When they eliminated the DNMT1 gene in a breast-cancer mouse model, "The breast won't develop as well," Thangaraju said, but neither would about 80 percent of breast tumors. The deletion even impacted super-aggressive, triple-negative breast cancer.
The findings point toward new therapeutic targets for breast cancer and potentially using blood levels of ISL1 as a way to diagnose early breast cancer, the researchers report. In fact, they've found that the anti-seizure medication valproic acid, already used in combination with chemotherapy to treat breast cancer, appears to increase ISL1 expression, which may help explain why the drug works for these patients, he said. The scientists are screening other small molecules that might work as well or better.
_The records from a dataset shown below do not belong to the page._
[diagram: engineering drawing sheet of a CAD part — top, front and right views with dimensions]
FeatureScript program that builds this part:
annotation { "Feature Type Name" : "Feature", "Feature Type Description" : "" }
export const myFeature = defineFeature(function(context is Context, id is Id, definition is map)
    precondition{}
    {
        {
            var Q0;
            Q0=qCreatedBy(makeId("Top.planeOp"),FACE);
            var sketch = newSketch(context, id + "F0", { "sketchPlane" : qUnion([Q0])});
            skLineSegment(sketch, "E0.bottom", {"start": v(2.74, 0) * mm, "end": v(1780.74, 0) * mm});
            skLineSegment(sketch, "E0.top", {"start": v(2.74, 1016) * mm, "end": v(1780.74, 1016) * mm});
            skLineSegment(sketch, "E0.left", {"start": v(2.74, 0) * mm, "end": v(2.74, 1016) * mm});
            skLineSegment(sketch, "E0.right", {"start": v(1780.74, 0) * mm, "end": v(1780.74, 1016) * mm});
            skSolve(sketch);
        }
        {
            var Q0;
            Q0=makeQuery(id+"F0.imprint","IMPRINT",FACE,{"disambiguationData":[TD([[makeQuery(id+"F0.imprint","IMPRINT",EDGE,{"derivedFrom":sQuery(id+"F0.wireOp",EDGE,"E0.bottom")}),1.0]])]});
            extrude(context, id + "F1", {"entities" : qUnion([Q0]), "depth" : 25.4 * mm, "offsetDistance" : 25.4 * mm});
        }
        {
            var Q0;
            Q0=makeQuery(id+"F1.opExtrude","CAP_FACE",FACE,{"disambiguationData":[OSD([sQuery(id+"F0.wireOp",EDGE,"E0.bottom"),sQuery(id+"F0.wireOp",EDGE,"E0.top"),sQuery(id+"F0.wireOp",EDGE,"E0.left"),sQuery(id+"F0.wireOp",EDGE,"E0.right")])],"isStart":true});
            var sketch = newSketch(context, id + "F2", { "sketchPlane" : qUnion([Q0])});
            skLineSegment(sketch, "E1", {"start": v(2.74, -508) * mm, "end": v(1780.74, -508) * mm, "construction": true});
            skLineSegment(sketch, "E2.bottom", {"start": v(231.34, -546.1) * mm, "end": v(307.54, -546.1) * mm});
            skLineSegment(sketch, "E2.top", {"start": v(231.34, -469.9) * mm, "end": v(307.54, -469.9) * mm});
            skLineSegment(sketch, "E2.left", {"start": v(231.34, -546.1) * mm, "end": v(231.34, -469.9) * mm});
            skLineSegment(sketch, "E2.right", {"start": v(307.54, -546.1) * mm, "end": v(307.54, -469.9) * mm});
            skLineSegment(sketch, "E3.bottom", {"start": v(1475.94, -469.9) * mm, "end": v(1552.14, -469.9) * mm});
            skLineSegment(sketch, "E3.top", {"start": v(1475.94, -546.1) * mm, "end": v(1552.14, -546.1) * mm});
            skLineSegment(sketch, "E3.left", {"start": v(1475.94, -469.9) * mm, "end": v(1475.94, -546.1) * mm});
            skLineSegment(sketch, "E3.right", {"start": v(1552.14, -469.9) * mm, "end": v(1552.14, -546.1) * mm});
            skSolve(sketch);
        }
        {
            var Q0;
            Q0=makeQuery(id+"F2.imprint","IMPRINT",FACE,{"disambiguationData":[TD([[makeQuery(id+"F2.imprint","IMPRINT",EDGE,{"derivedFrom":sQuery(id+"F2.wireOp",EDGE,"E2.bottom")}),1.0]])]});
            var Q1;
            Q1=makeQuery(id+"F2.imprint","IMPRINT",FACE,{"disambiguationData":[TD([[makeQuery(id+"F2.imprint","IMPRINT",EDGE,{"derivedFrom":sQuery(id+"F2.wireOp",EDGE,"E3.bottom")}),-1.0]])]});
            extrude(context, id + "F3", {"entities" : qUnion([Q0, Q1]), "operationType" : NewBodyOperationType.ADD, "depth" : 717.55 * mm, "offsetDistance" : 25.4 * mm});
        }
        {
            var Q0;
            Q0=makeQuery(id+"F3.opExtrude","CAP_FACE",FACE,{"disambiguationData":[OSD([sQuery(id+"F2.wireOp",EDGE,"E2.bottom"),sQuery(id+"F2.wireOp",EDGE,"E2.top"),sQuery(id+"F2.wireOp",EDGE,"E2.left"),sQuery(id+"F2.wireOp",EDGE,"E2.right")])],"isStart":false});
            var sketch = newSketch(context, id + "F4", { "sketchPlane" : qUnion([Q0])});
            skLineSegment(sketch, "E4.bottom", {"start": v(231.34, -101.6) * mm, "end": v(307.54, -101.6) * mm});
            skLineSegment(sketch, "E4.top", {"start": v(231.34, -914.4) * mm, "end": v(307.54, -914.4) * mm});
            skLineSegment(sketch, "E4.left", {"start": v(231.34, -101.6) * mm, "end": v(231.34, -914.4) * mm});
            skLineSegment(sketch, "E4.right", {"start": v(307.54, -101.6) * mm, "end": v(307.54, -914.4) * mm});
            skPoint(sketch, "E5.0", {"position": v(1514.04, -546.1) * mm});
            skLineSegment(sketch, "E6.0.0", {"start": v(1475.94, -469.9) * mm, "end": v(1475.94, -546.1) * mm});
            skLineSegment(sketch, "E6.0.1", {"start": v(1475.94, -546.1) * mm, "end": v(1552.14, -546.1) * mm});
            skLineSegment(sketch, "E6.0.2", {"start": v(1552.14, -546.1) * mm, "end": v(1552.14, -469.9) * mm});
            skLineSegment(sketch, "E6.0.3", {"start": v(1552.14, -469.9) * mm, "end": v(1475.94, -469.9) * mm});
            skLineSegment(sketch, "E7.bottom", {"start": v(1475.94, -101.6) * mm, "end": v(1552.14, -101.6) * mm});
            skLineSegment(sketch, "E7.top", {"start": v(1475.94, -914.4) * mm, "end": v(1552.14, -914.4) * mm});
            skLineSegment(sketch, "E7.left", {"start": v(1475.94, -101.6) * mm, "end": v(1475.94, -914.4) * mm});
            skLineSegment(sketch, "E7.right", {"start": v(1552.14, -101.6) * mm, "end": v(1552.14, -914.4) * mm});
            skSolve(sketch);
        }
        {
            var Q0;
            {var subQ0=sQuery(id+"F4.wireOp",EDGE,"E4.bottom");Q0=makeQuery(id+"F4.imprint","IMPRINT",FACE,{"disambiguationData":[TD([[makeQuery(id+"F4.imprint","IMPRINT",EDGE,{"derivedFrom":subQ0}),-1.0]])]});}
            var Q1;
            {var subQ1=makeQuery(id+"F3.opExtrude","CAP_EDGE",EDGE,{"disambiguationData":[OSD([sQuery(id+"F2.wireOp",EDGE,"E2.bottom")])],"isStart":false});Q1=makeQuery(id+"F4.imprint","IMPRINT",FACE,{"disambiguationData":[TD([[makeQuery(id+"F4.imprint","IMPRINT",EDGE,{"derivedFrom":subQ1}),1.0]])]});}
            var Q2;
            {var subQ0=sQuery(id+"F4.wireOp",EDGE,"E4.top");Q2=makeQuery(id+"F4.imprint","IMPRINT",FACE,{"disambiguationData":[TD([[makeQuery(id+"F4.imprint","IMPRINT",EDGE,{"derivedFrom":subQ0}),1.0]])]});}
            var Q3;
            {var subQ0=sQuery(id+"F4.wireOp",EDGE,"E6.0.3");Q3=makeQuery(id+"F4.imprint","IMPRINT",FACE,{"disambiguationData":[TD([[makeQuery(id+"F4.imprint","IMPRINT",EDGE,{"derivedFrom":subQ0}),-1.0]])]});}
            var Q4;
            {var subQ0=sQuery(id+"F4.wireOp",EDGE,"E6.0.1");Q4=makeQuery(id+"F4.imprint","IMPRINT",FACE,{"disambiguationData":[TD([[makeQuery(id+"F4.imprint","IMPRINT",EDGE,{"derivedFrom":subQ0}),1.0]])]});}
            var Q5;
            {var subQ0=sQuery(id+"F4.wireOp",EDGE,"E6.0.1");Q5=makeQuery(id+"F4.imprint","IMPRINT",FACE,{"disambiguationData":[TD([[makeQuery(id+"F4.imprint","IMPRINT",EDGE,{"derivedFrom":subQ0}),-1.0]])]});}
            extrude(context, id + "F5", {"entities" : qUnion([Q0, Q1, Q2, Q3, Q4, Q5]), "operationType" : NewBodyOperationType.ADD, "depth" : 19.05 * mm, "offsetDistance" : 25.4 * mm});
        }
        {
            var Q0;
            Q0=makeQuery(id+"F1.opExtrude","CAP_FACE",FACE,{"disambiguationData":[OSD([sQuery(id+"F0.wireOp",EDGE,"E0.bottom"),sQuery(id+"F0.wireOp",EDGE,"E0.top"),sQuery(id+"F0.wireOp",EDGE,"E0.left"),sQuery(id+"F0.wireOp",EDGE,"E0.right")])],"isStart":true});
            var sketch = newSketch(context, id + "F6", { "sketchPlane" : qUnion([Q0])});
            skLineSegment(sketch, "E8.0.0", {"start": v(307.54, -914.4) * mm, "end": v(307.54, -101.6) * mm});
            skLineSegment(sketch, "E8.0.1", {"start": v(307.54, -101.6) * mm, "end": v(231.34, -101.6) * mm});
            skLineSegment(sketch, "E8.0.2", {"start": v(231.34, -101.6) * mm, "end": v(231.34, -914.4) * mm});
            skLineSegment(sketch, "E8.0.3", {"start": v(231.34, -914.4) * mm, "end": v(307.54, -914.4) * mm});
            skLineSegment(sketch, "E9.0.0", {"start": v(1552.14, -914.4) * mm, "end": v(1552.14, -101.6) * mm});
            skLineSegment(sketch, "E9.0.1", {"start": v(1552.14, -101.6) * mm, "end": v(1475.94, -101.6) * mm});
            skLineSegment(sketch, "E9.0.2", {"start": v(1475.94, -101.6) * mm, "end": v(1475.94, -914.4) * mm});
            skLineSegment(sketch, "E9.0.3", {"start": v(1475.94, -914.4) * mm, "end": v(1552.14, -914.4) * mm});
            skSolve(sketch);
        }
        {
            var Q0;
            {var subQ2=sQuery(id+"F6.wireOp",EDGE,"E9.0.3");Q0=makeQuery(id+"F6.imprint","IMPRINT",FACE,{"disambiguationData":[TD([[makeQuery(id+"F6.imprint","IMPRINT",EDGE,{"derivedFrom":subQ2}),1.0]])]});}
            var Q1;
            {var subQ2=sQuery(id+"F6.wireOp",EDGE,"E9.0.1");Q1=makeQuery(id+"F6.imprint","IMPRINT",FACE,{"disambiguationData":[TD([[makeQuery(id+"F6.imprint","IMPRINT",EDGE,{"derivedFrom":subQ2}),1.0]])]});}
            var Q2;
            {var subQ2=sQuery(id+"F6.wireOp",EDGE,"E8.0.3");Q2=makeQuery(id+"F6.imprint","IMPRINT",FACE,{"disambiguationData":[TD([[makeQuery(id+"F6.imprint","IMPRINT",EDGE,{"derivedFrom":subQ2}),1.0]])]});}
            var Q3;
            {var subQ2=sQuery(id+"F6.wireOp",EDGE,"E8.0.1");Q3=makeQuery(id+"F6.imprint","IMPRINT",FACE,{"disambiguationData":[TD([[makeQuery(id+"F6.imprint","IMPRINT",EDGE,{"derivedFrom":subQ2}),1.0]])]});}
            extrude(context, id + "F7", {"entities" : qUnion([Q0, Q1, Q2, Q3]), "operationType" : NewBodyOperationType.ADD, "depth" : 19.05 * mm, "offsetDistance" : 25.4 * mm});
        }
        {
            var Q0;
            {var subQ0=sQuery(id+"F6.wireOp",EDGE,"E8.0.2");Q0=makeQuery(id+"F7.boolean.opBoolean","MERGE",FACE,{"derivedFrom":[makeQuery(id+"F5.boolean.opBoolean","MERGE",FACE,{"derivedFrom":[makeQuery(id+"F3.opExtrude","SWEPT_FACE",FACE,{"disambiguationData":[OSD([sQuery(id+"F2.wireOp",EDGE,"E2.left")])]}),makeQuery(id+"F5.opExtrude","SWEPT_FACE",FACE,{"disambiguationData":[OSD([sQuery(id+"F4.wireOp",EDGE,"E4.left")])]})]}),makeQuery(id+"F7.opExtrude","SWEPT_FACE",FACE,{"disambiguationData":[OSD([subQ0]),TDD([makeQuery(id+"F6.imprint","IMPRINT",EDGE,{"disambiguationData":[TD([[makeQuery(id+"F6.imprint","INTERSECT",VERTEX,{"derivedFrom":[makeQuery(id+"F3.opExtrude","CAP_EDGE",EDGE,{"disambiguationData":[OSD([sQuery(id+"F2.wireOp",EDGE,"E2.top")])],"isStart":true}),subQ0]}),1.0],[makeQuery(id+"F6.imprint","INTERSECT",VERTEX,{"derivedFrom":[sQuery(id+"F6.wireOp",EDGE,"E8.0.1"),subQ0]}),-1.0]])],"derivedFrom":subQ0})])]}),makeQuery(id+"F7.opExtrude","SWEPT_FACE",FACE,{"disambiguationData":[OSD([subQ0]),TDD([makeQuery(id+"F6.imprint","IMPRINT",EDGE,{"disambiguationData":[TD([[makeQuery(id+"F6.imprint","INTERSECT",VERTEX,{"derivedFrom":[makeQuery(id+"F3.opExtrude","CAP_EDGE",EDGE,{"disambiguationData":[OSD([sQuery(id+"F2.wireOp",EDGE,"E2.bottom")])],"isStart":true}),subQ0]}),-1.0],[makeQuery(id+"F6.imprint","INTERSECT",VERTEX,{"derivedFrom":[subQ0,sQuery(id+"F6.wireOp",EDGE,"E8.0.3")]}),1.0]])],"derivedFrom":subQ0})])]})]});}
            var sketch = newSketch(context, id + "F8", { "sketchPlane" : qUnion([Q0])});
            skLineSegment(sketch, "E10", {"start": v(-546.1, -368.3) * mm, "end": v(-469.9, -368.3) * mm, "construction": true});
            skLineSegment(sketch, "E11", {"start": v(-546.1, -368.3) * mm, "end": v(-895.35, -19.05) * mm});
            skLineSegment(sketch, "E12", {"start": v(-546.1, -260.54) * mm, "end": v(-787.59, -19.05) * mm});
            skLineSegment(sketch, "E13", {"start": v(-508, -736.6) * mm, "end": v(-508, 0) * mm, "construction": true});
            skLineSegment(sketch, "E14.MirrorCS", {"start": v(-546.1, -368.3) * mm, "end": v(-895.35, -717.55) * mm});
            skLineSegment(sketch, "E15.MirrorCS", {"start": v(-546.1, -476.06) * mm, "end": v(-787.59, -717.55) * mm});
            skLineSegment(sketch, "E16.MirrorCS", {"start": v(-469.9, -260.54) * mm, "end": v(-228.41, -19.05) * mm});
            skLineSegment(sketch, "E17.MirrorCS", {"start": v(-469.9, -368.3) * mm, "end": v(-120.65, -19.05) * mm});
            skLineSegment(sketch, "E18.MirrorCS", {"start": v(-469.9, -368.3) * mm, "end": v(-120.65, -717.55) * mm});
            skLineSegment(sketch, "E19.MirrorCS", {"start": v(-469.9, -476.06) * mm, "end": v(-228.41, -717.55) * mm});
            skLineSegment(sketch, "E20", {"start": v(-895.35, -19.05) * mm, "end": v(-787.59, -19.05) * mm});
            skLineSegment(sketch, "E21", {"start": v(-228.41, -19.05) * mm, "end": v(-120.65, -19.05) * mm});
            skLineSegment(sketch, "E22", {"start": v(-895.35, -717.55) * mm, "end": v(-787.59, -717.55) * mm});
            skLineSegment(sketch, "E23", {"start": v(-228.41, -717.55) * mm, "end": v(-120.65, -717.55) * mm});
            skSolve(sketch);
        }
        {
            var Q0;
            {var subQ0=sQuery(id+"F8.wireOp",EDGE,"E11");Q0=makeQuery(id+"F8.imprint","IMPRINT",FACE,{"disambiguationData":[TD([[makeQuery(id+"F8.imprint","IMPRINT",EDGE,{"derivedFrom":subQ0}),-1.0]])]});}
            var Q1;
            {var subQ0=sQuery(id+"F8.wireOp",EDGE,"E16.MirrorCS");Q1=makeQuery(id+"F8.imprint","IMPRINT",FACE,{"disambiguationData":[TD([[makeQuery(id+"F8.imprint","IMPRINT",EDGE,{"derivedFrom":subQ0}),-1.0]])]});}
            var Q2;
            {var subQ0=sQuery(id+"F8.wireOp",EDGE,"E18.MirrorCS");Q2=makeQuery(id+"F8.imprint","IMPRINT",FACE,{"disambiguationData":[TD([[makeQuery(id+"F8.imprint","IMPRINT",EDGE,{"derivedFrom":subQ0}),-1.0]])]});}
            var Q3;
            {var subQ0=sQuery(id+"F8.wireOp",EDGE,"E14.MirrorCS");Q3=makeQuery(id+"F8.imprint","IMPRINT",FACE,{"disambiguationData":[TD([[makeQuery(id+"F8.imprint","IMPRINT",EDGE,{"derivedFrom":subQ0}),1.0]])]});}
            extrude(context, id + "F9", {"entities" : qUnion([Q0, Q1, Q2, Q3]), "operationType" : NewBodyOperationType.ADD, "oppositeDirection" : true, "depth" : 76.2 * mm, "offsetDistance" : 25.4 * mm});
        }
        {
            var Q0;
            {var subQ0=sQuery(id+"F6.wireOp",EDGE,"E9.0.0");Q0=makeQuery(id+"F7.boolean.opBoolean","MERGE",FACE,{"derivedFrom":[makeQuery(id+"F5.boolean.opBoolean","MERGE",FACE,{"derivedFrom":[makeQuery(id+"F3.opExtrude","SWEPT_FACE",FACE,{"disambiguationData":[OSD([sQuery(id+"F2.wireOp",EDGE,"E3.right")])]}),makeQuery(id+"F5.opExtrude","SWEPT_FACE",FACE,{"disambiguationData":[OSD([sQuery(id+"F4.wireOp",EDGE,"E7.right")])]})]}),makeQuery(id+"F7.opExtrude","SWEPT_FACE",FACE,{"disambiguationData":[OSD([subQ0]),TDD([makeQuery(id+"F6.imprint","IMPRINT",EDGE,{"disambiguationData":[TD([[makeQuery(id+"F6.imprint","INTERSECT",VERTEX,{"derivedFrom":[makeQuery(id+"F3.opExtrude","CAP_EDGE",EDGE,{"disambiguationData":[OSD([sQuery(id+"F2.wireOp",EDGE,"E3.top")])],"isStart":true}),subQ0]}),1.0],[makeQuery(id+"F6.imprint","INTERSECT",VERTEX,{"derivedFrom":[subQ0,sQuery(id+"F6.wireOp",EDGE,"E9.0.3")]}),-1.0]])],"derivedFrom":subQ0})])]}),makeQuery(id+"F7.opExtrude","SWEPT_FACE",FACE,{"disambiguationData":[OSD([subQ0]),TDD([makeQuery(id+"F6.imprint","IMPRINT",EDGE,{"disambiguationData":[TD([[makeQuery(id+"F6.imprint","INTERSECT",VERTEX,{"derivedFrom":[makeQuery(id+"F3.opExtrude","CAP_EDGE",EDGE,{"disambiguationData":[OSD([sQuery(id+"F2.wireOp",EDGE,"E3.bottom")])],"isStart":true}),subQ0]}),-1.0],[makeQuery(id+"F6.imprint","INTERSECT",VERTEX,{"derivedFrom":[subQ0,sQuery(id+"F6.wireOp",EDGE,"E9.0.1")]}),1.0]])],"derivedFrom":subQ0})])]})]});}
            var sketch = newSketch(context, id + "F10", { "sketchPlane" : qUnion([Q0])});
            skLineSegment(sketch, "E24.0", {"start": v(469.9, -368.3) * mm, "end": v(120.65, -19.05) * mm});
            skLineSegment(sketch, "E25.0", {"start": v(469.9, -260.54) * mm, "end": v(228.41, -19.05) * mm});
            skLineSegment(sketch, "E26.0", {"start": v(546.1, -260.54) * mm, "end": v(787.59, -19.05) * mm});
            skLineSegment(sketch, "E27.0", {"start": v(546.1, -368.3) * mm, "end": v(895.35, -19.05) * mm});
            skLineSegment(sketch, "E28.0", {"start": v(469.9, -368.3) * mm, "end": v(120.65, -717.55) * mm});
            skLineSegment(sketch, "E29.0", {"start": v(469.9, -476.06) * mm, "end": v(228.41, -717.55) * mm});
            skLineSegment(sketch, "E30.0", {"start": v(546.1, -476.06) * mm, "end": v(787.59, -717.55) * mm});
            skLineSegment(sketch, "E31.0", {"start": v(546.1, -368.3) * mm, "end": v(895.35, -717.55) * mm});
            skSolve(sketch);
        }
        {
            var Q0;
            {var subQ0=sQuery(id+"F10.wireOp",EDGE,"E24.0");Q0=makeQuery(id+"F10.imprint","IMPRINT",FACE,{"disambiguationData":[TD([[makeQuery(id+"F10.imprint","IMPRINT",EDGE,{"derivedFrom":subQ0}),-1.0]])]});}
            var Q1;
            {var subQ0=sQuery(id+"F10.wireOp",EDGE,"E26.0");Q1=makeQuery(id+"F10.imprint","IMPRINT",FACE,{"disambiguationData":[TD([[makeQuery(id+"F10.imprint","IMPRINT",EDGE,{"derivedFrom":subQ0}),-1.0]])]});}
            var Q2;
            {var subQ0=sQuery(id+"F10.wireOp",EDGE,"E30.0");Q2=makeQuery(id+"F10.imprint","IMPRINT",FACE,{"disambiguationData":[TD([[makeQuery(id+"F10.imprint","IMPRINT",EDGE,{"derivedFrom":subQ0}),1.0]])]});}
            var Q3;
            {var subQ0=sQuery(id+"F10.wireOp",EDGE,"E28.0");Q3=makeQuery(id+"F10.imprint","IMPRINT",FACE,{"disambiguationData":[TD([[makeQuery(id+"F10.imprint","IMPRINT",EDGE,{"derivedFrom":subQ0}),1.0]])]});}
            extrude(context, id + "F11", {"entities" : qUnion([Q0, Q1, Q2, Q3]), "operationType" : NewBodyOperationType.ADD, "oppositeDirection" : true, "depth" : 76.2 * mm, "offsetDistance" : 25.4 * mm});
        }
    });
Mammary stem cells help maintain the breasts during puberty as well as pregnancy, both periods of dynamic breast cell growth. During pregnancy, breasts may generate 300 times more cells as they prepare for milk production. This mass production may also include tumor cells, a mutation that seems to increase with age, Thangaraju said. When the fetus is lost before term, immature cells that were destined to become breast cells, can more easily become cancer, said Rajneesh Pathania, a GRU graduate student and the study's first author.
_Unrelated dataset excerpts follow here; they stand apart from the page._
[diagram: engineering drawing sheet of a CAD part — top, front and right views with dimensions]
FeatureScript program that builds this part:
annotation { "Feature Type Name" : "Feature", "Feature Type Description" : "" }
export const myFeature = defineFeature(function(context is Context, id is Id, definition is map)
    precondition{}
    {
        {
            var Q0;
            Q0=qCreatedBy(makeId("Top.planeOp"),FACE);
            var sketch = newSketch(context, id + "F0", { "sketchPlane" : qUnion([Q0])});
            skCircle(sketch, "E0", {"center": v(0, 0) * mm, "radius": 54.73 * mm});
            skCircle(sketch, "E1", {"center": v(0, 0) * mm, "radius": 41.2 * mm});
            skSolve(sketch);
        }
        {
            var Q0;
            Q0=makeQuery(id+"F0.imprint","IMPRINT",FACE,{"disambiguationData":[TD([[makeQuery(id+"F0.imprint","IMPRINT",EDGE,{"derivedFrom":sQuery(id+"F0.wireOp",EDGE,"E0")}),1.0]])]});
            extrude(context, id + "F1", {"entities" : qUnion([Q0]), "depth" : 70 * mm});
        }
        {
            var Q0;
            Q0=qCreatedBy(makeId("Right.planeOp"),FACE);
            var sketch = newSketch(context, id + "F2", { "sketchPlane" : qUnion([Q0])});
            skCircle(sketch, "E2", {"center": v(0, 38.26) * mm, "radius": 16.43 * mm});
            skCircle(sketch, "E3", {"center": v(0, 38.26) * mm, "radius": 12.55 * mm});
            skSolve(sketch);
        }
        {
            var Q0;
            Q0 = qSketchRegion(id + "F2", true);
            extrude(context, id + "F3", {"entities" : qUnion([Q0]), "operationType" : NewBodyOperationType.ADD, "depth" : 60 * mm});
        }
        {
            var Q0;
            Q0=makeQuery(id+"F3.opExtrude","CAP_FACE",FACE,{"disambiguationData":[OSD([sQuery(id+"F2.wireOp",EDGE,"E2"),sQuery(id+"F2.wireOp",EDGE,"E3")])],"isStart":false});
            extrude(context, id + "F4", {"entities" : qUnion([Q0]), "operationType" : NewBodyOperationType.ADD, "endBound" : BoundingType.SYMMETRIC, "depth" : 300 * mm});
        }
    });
DNMT1 is essential for maintaining a variety of stem cell types, such as hematopoietic stem cells, which produce all types of blood cells. But, its role in regulating the stem cells that make breast tissue and enable breast cancer has not been studied, the scientists write.
While the exact reasons remain unclear, there is an increased risk of breast cancer if the first pregnancy occurs after age 30 as well as in women who lose their baby during pregnancy or have an abortion. Women who never have children also are at increased risk, while multiple term pregnancies further decrease the risk, according to the American Cancer Society.
Theories include that the hormone-induced maturation of breast cells that occurs during pregnancy may increase the potential for breast cancer cells to be made as well. Also, most breast cancers thrive on estrogen and progesterone, which are both highly expressed during pregnancy and also help fuel stem cell growth.
During pregnancy, stem cells also make more of themselves so their population increases about five times. DNMT1 levels experience a similar increase.
In five different types of human breast cancer, researchers found high levels of DNMT1 and ISL1 turned off. Even in a laboratory dish, when they put the ISL1 gene back, human breast cancer cells and stem cell activity were much reduced, Thangaraju said.